## Task statement
In the entries below, find the line with "left eye: (758, 325)" and print exactly every line from there up to and including the line with "right back paw: (191, 465)", with no other lines.

[[ Input data, beginning ]]

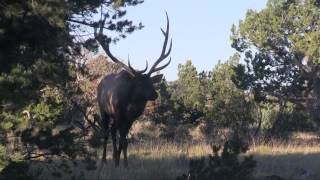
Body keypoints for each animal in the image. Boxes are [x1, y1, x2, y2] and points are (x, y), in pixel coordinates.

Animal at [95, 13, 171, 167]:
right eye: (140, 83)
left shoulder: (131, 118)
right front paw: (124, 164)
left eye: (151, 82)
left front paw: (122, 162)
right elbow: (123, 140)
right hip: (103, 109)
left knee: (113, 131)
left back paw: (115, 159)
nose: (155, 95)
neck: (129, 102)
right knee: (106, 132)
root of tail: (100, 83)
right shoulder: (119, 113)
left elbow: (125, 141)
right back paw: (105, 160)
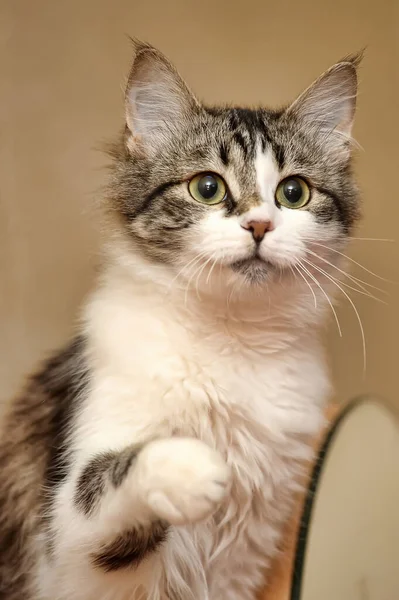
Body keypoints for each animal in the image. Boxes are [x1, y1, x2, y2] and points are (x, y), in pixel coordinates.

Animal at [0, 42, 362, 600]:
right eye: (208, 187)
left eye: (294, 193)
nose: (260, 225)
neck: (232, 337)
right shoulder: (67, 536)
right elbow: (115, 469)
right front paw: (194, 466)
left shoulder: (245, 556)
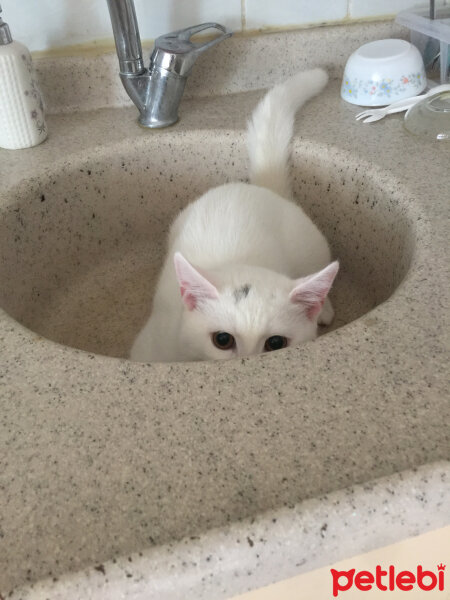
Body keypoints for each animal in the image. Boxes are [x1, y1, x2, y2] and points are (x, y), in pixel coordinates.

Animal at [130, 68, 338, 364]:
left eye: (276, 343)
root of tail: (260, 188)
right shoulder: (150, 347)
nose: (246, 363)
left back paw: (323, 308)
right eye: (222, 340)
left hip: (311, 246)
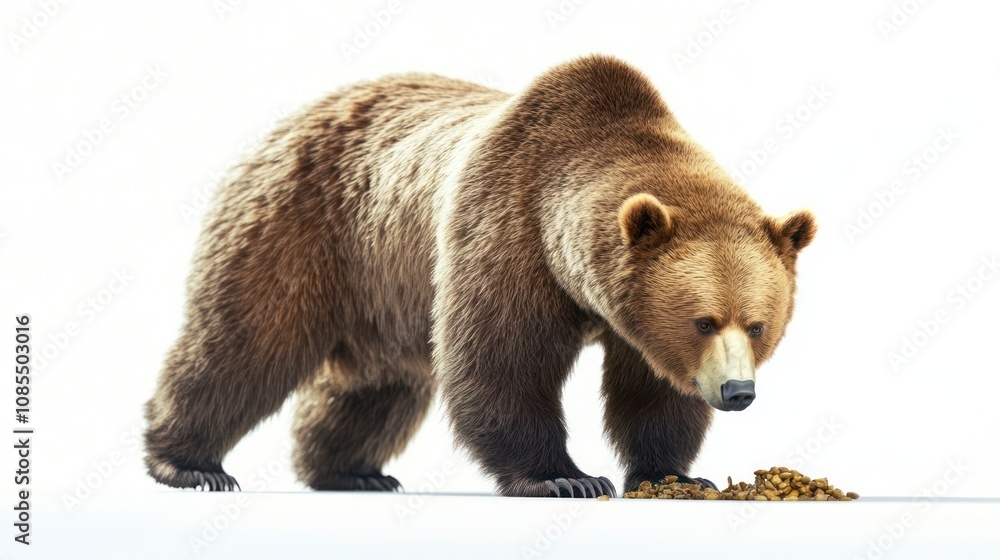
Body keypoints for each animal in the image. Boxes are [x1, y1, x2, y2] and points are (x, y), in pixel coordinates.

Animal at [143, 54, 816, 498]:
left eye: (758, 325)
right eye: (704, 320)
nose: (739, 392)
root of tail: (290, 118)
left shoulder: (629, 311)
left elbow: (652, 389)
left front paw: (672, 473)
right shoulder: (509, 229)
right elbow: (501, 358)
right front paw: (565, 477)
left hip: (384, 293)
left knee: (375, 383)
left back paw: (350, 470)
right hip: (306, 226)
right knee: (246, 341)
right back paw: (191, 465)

[[ Input data, end ]]
[[ Input data, beginning ]]

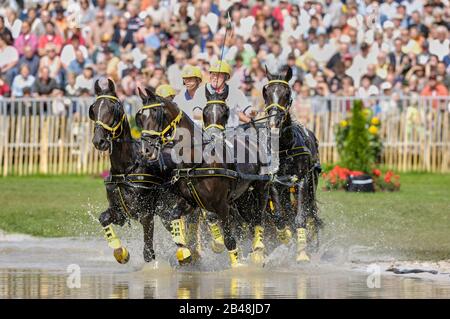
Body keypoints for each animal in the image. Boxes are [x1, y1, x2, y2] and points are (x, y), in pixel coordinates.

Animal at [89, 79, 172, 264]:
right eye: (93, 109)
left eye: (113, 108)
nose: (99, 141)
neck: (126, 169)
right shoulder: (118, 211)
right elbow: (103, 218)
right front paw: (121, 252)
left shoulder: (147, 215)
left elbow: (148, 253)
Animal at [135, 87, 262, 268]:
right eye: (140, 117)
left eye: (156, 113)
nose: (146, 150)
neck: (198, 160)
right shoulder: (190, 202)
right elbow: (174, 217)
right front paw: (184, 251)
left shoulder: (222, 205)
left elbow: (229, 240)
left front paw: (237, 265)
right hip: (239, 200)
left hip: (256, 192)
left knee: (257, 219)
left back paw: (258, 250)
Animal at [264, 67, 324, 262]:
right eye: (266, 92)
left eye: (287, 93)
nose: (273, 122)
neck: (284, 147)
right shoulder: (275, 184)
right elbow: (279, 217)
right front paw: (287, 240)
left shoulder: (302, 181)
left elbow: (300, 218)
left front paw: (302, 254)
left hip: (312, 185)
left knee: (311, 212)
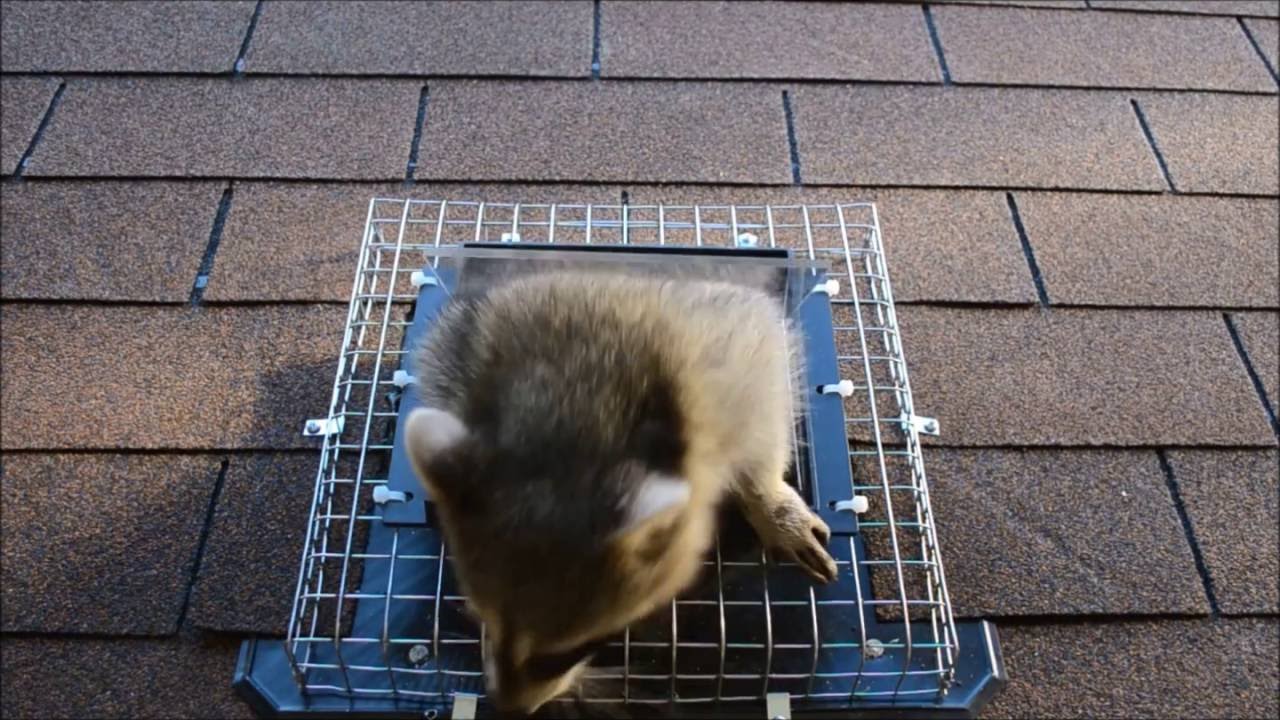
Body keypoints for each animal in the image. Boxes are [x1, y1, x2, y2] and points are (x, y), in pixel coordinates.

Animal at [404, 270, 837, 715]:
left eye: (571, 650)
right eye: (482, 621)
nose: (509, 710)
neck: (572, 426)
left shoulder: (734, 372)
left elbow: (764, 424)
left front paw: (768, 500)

[[ Input data, end ]]

## Task answer
left eye: (758, 325)
right eye: (704, 320)
nose: (739, 392)
root of tail: (290, 118)
left shoulder: (629, 311)
left elbow: (652, 389)
left front paw: (672, 473)
right shoulder: (509, 229)
right elbow: (501, 358)
right front paw: (565, 477)
left hip: (384, 293)
left knee: (375, 383)
left back paw: (350, 470)
right hip: (306, 226)
right knee: (246, 341)
right back paw: (191, 465)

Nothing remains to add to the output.